Митяй вздохнул, он неохотник был ходить по кабакам; но ноне дело особенное, товарищ попался, у товарища горе, да и он-то, почитай, в беде: выпьешь – авось будет легче.
В кабаке было много народу. Базар подходил к концу, и всяк на прощанье заходил хлебнуть на дорогу живительной влаги.
«Пьяному по колени море», – говорит пословица, и едва Митяй и Синица кончили свою кружку, как начали оживленный разговор с новыми знакомыми.
– Обида, – говорили они, рассказывая про свои дела.
– Обида, – слышалось и в других местах. Всяк жаловался на обиду и притеснения – кто воеводы, кто дьяка, кто губного, кто ярыжного, а кто боярина. Конечно, в другое время и в другом месте эти люди не смели бы так открыто высказывать свои претензии не в далеком расстоянии от губного приказа и правежа у приказной избы; но это было в царевом кабаке, и люди эти выпили по кружке вина, что развязало им языки.
В темном углу кабака, беспрерывно похлебывая из кружки вино, сидел человек высокого роста лет сорока, в высокой шапке, без кафтана, в одной рубахе. Красное, как бы опухшее лицо этого человека показывало, что он часто беседует с кружкой. А большие красноватые глаза, порой метавшие искры, а порой тревожно посматривающие по сторонам, намекали, что этот человек не прочь решиться на всякое отчаянное дело. Это был тип тогдашней понизовой вольницы. Он не вступал в разговоры, а только прислушивался к жалобам и зорко посматривал по сторонам.

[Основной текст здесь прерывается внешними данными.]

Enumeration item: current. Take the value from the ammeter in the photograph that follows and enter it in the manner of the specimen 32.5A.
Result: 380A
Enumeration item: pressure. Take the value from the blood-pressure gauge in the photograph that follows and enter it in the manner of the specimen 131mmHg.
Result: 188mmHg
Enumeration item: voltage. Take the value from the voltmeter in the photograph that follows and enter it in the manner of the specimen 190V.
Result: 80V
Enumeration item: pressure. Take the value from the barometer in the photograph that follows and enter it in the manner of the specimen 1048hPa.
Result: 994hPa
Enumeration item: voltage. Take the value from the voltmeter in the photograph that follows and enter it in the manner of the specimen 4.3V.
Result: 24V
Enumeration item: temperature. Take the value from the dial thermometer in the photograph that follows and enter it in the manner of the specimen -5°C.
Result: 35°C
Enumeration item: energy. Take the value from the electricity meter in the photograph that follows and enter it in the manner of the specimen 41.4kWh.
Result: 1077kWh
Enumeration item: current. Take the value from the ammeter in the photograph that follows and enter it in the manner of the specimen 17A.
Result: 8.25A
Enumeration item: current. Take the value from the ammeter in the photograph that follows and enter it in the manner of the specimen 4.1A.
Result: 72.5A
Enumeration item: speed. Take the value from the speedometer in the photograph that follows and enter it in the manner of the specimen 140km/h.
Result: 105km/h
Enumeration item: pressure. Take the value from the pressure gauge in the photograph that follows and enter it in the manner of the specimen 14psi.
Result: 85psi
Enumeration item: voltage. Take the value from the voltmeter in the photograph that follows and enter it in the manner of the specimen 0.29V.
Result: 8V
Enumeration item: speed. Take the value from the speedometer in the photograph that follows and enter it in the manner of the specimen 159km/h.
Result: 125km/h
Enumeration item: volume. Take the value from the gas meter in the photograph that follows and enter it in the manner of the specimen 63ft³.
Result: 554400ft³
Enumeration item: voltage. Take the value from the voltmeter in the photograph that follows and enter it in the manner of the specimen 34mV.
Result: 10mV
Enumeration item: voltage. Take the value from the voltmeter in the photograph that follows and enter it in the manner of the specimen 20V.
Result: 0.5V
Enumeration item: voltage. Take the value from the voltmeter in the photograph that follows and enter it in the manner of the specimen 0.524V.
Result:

Заходившие выпить приходили и уходили. Собрались уходить и Митяй с Синицей: они вышли на крыльцо, за ними последовал и высокий незнакомец. На крыльце у Митяя с Синицей вышел спор: Митяй звал домой, а Синица просил воротиться в кабак еще выпить, потому обидно очень.
– Недолго вам тужить и маяться, – сказал высокий незнакомец, – нынешним летом из Персидского царства батюшка Степан Тимофеевич воротится к нам на Волгу и даст расправу начальным людям.
– Какой еще там Степан Тимофеевич, айда скорее домой, – уговаривал Митяй Синицу.
– Аль ты Степана-то Тимофеевича не знаешь? – приставал высокий незнакомец. – Аль не слыхал, как он в запрошлом-то году Яик взял да воеводу повесил?
Раздался громкий крик: «Слово и дело». Крик этот всполошил всех толпившихся около царева кабака. Не хуже набата произвел он действие на праздных гуляк. Куда девался хмель, куда девалось желание выпить: все бывшие в кабаке и около кабака бросились врассыпную от места, где было произнесено это страшное слово, не разбирая даже, кто кричал его. Около дверей кабака остался только человек, который настращал всех этим криком и у которого на груди была медная бляха с буквами З. Я., и высокий незнакомец, которого ярыжка держал за ворот и боролся с ним изо всех сил; да около крыльца в грязи барахтался один пьяный; он не убежал да и не мог убежать: его в эту минуту не мог испугать и гром небесный.